Property seller has produced Driving Licence and Voter ID card as address proofs. Has PAN card.
TDS should be deducted u/s 194IA or 195 on property sale (STCG)?
Dhirajlal Rambhia
(SEO Sai Gr. Hosp.)
(195320 Points)
Replied 23 June 2018
Ask him to declare his residential status to be declared in sale documents, in writing...... based on that you may select the TDS section.....
Amar
(Finance)
(48 Points)
Replied 23 June 2018
Thanks!
Okay... If in the Sale Documents, it says:
"XYZ, son of ABC, having Driving License No. EFGXYZ, by faith Hindu, by occupation, Service, residing at R-50, Vikas Marg, Police Station - UVW, Delhi - 110092, Delhi, India, a citizen and a resident of India having PAN: XXXXXXXXXX, hereinafter called and referred to as the "VENDOR" (which term or expression shall, unless otherwise excluded by or repugnant to the subject or context be deemed to mean and include his heirs, executors, administrators, legal representatives and assigns) of the ONE PART."
1) Can the above be done and then section 194IA will be applicable?
2) If the cheque I give to to the Vendor/Seller is deposited in NRO account, which I have no way of knowing, can I land in trouble later?
3) If the Vendor/Seller files his ITR for A.Y 2019-2020 with NRI status, which I have no way of predicting, can I land in trouble later?
4) Also can you tell if the following reasonings are correct or not:
A person would be a RESIDENT of India for income tax purposes:
If He/She is in India for 182 days or more during the financial year
OR,
If he/she is in India for at least 365 days during the 4 years preceding that year AND at least 60 days in that year.
====================================================
A) So if the first 182 days of this FY are not over yet. How to ascertain residential status?
OR,
B) So if... 1 year minus 60 days = 365-60 = 305 days of this FY are not over yet. How to ascertain residential status?

Information provided:
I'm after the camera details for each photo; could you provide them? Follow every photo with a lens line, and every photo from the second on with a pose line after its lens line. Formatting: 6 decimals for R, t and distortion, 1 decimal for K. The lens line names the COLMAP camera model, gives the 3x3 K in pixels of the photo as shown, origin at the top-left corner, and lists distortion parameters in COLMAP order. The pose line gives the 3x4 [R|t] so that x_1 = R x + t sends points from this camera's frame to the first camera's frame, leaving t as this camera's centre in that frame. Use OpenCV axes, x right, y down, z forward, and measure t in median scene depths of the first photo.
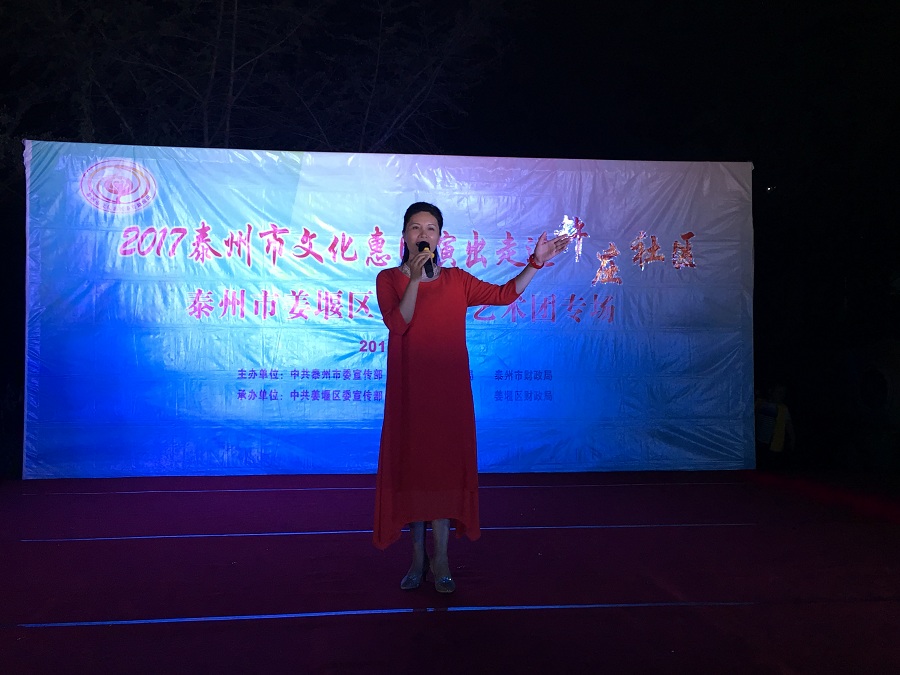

Work instruction 1:
In the TDS discussion, the sale document says the term "VENDOR" is deemed to include certain persons besides the seller. List all of them.
Work instruction 2:
Resume the TDS discussion after its last line, about residential status when 305 days of the financial year have not yet passed.
The material above comes from a different source than the TDS discussion.

Task answer 1:
- Heirs
- Executors
- Administrators
- Legal representatives
- Assigns

Task answer 2:
====================================================
So residential status can be ascertained only after, when nearly half the FY i.e. 6 months is over &/or, when only in the last 60 days of the FY !!!
So if I transact now, the Vendor/Seller is neither a Resident nor a Non-Resident !!!
Dhirajlal Rambhia
(SEO Sai Gr. Hosp.)
(195320 Points)
Replied 24 June 2018
1. Yes, seller cofirmed and signed before Sub-registrar (Governmental officer)
2. No, as said above your liability gets over with all such IDs and confirmations.
3. Seller himself gets in trouble. Yes, a query may be raised and you may be called for investigation.
4. Your doubt is reasonable, and he may become NRI after the sale procedure, but that is his responsibility or liability. Just to ascertain the section applicable for TDS (you have obliged to deduct TDS, as per the section applicable at the time of purchased based on statement from the seller), you may not get into major trouble.
5. Still you can ask him to get lower deduction of Tax certificate from ITO. Or collect last 3 years ITR copies (where in residential status gets verified) and Indemnity bond for your safety.
Amar
(Finance)
(48 Points)
Replied 24 June 2018
Thank you very much for the detailed reply.
"5. Still you can ask him to get lower deduction of Tax certificate from ITO. Or collect last 3 years ITR copies (where in residential status gets verified) and Indemnity bond for your safety."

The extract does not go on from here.